Il Festival si fa megafono di un messaggio importante, di un’analisi che risulta sempre più necessaria. “Claudio, come sempre, è avanti anni luce – ha spiegato il Presidente di Telefono Azzurro, Ernesto Caffo -. Va strutturato un percorso di recupero per questi ragazzi che vivono una situazione di assenza educativa, lavoriamo da anni nella gestione e nel coordinamento di azioni che si sviluppano in questa direzione. In questi ultimi anni sono cambiate tante cose, prima ci trovavamo ad ascoltare bambini e ragazze che raccontavano di violenze domestiche. Oggi sentiamo forte la drammaticità della violenza che li travolge, anche sui social. Fare rete è quindi importante, ma va stimolata una politica nazionale in grado di passare tra i vari territori. Bisogna partire dal basso, dalle strutture sportive, dagli oratori”.

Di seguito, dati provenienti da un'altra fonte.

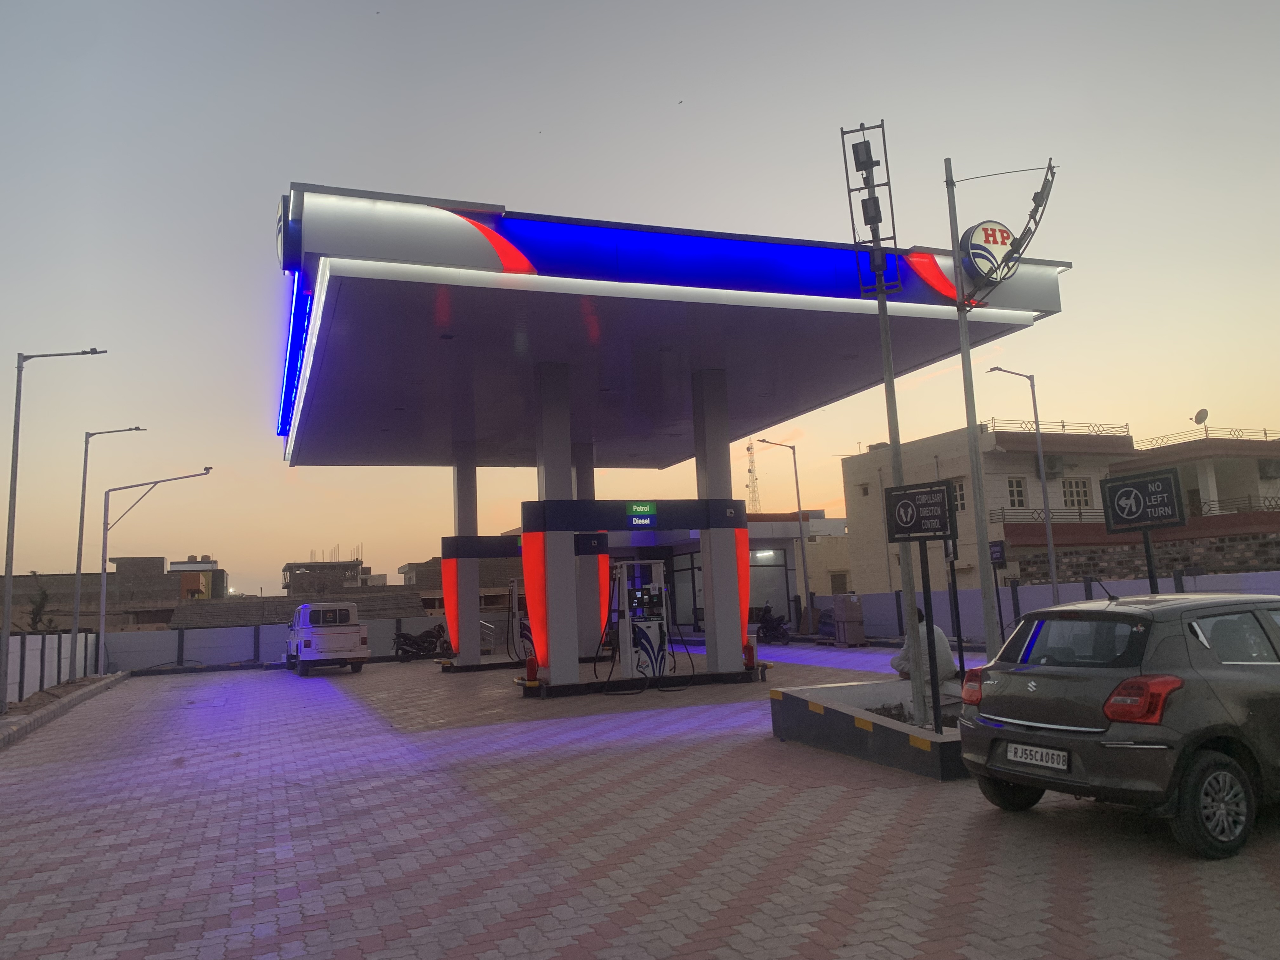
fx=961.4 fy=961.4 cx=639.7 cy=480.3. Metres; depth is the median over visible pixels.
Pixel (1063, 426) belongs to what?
roof railing
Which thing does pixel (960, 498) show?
window
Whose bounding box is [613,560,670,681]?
fuel pump
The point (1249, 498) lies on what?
balcony railing
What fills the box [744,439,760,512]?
radio tower
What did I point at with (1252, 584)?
boundary wall
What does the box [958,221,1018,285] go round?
round sign
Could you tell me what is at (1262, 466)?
air conditioner
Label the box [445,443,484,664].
canopy column
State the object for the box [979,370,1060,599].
street lamp
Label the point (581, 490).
canopy column
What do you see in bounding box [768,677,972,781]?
planter
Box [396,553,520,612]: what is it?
building
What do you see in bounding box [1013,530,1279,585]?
stone wall
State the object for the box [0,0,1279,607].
sky
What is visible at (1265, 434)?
roof railing
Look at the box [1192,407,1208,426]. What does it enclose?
satellite dish
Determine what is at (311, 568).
distant building
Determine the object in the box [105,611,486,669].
boundary wall
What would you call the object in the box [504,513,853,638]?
building
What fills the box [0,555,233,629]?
building
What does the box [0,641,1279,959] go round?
brick pavement
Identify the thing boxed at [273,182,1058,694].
gas station canopy
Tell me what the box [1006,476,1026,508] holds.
window
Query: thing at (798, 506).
street lamp
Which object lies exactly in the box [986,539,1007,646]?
sign post
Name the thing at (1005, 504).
apartment building
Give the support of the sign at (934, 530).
in the planter
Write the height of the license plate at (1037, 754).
0.143 m
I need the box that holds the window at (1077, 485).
[1061,477,1093,508]
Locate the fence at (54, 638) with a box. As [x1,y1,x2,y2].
[1,628,99,706]
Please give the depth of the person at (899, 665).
10.78 m
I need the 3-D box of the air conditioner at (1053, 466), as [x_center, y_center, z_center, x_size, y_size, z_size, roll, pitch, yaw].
[16.759,-0.511,39.208,1.111,0.935,0.647,0,-8,-21]
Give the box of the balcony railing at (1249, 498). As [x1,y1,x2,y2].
[1194,493,1279,515]
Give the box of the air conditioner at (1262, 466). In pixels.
[1258,458,1279,478]
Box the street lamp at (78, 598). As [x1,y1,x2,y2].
[69,425,149,673]
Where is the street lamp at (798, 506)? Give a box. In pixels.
[752,441,815,630]
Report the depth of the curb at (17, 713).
17.06 m
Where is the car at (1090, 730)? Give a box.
[958,590,1279,861]
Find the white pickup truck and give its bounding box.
[283,600,371,675]
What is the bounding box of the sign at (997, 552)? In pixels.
[988,540,1006,565]
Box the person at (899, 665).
[889,607,955,682]
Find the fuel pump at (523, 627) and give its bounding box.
[507,577,536,664]
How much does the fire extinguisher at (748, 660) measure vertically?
0.510 m
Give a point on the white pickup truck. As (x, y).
(348, 643)
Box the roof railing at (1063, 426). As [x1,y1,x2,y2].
[985,417,1130,436]
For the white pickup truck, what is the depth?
25.51 m
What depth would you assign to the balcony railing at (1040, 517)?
37.04 m
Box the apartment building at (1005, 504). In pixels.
[828,420,1278,589]
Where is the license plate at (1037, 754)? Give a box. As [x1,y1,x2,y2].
[1004,741,1068,769]
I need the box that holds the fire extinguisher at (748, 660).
[743,641,755,668]
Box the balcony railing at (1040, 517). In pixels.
[987,506,1104,525]
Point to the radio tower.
(748, 450)
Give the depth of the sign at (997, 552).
22.68 m
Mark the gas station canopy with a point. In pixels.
(727, 439)
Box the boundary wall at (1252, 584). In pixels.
[810,567,1279,645]
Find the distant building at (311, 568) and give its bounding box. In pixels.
[281,555,375,595]
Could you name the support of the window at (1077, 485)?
in the apartment building at (1005, 504)
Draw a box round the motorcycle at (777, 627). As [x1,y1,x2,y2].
[754,603,790,643]
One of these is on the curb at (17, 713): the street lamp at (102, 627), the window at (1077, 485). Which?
the street lamp at (102, 627)
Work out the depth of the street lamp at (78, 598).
27.01 m
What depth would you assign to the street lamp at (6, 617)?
17.71 m
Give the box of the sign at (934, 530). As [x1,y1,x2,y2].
[880,480,953,729]
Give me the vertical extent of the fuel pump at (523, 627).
2.228 m
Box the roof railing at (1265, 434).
[1136,425,1279,448]
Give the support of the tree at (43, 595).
on the ground
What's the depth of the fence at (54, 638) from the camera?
21.50 m
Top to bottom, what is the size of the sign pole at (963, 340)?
6.411 m
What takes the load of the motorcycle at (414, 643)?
on the brick pavement
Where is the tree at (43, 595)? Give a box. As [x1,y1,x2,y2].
[25,580,57,634]
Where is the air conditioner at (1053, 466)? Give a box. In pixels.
[1041,454,1064,478]
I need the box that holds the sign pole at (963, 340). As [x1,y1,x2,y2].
[943,159,1000,658]
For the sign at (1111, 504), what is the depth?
10.17 m
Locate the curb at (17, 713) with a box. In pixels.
[0,670,128,747]
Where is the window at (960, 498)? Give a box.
[950,480,966,512]
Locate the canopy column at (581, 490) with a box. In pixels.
[573,445,601,656]
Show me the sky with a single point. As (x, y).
(510, 192)
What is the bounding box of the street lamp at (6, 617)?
[0,344,106,707]
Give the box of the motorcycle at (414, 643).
[391,621,449,661]
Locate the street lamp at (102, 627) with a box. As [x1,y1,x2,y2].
[93,466,211,672]
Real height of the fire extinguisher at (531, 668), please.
0.545 m
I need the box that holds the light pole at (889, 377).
[843,120,929,721]
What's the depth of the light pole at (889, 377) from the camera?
9.74 m
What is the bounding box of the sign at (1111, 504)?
[1098,466,1187,591]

Costruire una comunità attenta e scrupolosa, pronta a prevenire ma soprattutto curare. “Quando minacciarono di spegnermi a Forcella, mi trasferirono in fretta a Roma in un comitato sul bullismo dove tutto è purtroppo rimasto sulla carta – ha invece raccontato Don Luigi Merola -. Non voglio dire che non abbiamo bisogno delle leggi, ma che urgono atti concreti e visivi. La verità è che c’è un vuoto educativo e che i genitori non sanno più fare i genitori. Se la preside di un Istituto richiama uno studente, il giorno dopo arrivano nel suo ufficio la mamma, il papà e pure l’avvocato”. Un monito diretto, lontano dai giri di parole.

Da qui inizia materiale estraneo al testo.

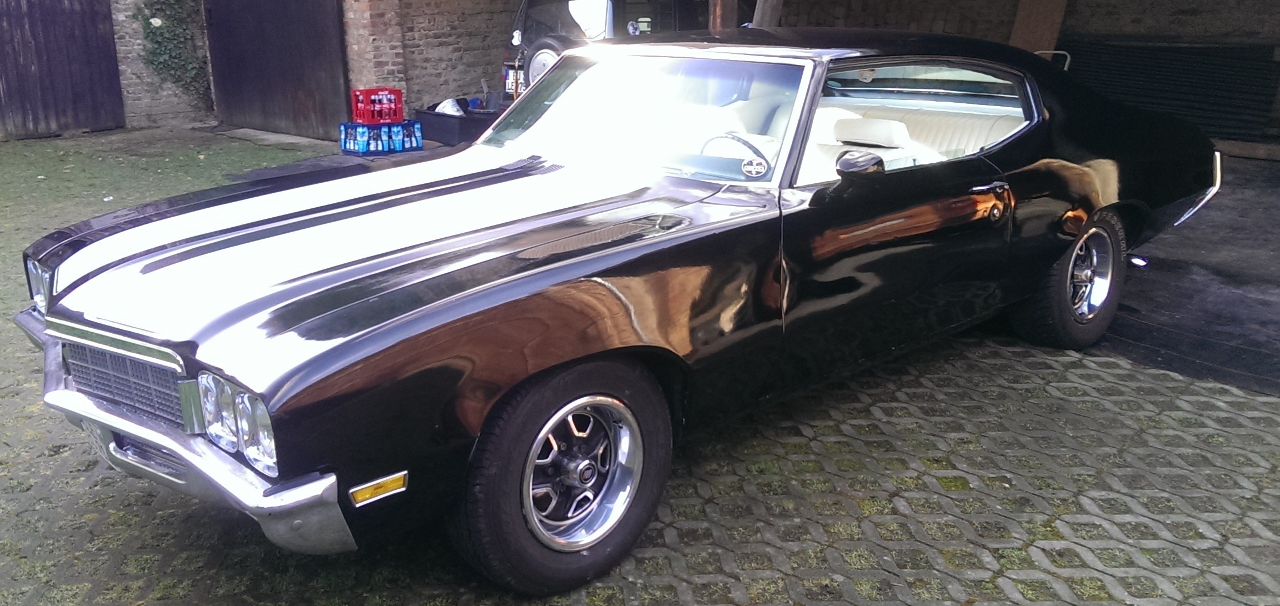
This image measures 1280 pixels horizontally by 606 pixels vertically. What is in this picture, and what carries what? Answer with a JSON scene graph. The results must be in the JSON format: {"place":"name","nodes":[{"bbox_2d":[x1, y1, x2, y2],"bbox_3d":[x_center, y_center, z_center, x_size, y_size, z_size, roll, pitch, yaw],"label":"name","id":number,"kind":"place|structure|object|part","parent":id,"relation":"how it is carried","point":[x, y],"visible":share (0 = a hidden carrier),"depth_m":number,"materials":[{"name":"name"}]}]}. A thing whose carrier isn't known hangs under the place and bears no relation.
{"place":"outdoors","nodes":[
{"label":"outdoors","id":0,"kind":"place"},
{"bbox_2d":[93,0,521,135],"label":"brick wall","id":1,"kind":"structure","parent":0,"point":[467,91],"depth_m":11.36,"materials":[{"name":"red brick"}]},
{"bbox_2d":[0,0,124,139],"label":"wooden gate","id":2,"kind":"structure","parent":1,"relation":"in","point":[61,11],"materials":[{"name":"brown wood"}]},
{"bbox_2d":[132,0,209,103],"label":"ivy","id":3,"kind":"object","parent":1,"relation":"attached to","point":[166,26],"visible":0.87,"depth_m":11.61,"materials":[{"name":"green plant"}]},
{"bbox_2d":[203,0,351,138],"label":"wooden door","id":4,"kind":"structure","parent":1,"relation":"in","point":[261,55],"depth_m":11.17,"materials":[{"name":"brown wood"}]},
{"bbox_2d":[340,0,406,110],"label":"brick pillar","id":5,"kind":"structure","parent":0,"point":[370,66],"depth_m":10.38,"materials":[{"name":"red brick"}]},
{"bbox_2d":[0,137,1279,605],"label":"paved ground","id":6,"kind":"structure","parent":0,"point":[896,501],"materials":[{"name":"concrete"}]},
{"bbox_2d":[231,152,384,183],"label":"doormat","id":7,"kind":"object","parent":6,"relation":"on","point":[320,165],"visible":0.47,"depth_m":8.94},
{"bbox_2d":[340,120,424,154],"bbox_3d":[-2.355,-1.675,9.939,0.417,0.272,0.740,16,24,42],"label":"blue crate","id":8,"kind":"object","parent":6,"relation":"on","point":[348,144],"visible":0.91,"depth_m":9.80,"materials":[{"name":"blue plastic"}]},
{"bbox_2d":[350,87,403,123],"bbox_3d":[-2.408,-1.966,9.918,0.454,0.318,0.353,-11,21,-32],"label":"red crate","id":9,"kind":"object","parent":8,"relation":"on","point":[373,121],"visible":0.95,"depth_m":9.80,"materials":[{"name":"red plastic"}]},
{"bbox_2d":[415,97,502,145],"bbox_3d":[-1.525,-1.877,10.374,1.027,0.389,0.896,16,24,42],"label":"black crate","id":10,"kind":"object","parent":6,"relation":"on","point":[431,116],"visible":0.59,"depth_m":10.01,"materials":[{"name":"black plastic"}]},
{"bbox_2d":[434,98,465,115],"bbox_3d":[-1.754,-2.038,10.396,0.366,0.194,0.352,16,24,42],"label":"bag","id":11,"kind":"object","parent":10,"relation":"in","point":[448,106],"visible":0.62,"depth_m":10.32,"materials":[{"name":"white plastic"}]},
{"bbox_2d":[506,0,710,92],"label":"black car","id":12,"kind":"object","parent":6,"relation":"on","point":[553,9],"visible":0.31,"depth_m":9.82,"materials":[{"name":"metal"}]},
{"bbox_2d":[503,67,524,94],"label":"license plate","id":13,"kind":"object","parent":12,"relation":"attached to","point":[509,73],"visible":0.51,"depth_m":10.59,"materials":[{"name":"white metal"}]},
{"bbox_2d":[522,35,568,87],"bbox_3d":[-0.691,-2.335,9.800,0.652,0.612,0.309,16,24,42],"label":"spare tire","id":14,"kind":"object","parent":12,"relation":"attached to","point":[543,51],"visible":0.44,"depth_m":9.72,"materials":[{"name":"rubber"}]},
{"bbox_2d":[9,27,1231,598],"bbox_3d":[0.481,-0.458,4.298,1.959,1.408,5.223,16,24,42],"label":"black car","id":15,"kind":"object","parent":6,"relation":"on","point":[1091,174],"visible":0.97,"depth_m":3.02,"materials":[{"name":"black metal"}]},
{"label":"grille","id":16,"kind":"part","parent":15,"relation":"part of","materials":[{"name":"metal"}]},
{"label":"windshield","id":17,"kind":"part","parent":15,"relation":"part of","materials":[{"name":"clear glass"}]},
{"bbox_2d":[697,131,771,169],"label":"steering wheel","id":18,"kind":"object","parent":15,"relation":"in","point":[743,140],"visible":0.42,"depth_m":3.48,"materials":[{"name":"black"}]},
{"bbox_2d":[740,155,768,177],"bbox_3d":[0.455,-0.462,3.343,0.109,0.073,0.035,7,19,22],"label":"round sticker","id":19,"kind":"object","parent":15,"relation":"attached to","point":[746,168],"visible":0.99,"depth_m":3.34,"materials":[{"name":"white"}]},
{"bbox_2d":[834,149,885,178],"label":"side mirror","id":20,"kind":"object","parent":15,"relation":"attached to","point":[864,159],"visible":0.62,"depth_m":3.33,"materials":[{"name":"black mirror"}]},
{"label":"window","id":21,"kind":"part","parent":15,"relation":"part of","materials":[{"name":"clear glass"}]},
{"label":"door handle","id":22,"kind":"part","parent":15,"relation":"part of","materials":[{"name":"silver metal"}]},
{"label":"wheel","id":23,"kind":"part","parent":15,"relation":"part of","materials":[{"name":"black rubber"}]},
{"bbox_2d":[707,0,738,28],"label":"wooden post","id":24,"kind":"object","parent":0,"point":[730,5],"visible":0.3,"depth_m":8.25,"materials":[{"name":"brown wood"}]},
{"bbox_2d":[751,0,784,27],"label":"wooden post","id":25,"kind":"object","parent":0,"point":[765,9],"visible":0.33,"depth_m":8.40,"materials":[{"name":"brown wood"}]},
{"bbox_2d":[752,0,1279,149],"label":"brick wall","id":26,"kind":"structure","parent":0,"point":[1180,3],"depth_m":10.16,"materials":[{"name":"brick"}]},
{"bbox_2d":[1058,38,1279,145],"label":"corrugated sheet","id":27,"kind":"object","parent":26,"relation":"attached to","point":[1106,62],"visible":0.59,"depth_m":9.80,"materials":[{"name":"black metal"}]},
{"bbox_2d":[1009,0,1068,54],"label":"wooden post","id":28,"kind":"object","parent":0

“Ho avuto la fortuna e l’opportunità di seguire i lavori che hanno preceduto questa legge tanto sentita, aspettata e fortemente voluta – ha spiegato in chiusura il Consigliere Regionale della Campania, Maria Ricchiuti -. Abbiamo raccolto spunti affinché questo testo legislativo riuscisse ad essere esaustivo ed efficace. Spesso si ha una visione distorta della legge, la vediamo e sentiamo come un qualcosa di arido e senza anima – ha continuato -. In questa, ad esempio, è forte il messaggio ed il cuore. Vanno recuperati i valori e i principi che oggi purtroppo abbiamo perso”. Capire, analizzare, istruire per riuscire ad agire con immediatezza e concretezza. A scongiurare la faccia di quella medaglia che permette ad ognuno di noi di essere in tutti momenti su ogni momento ma che riesce, allo stesso tempo, a sopraffare e distruggere intere famiglie. Quel vortice inarrestabile del cyberbullismo, in grado di spazzare via il buono dei social, della rete, delle persone.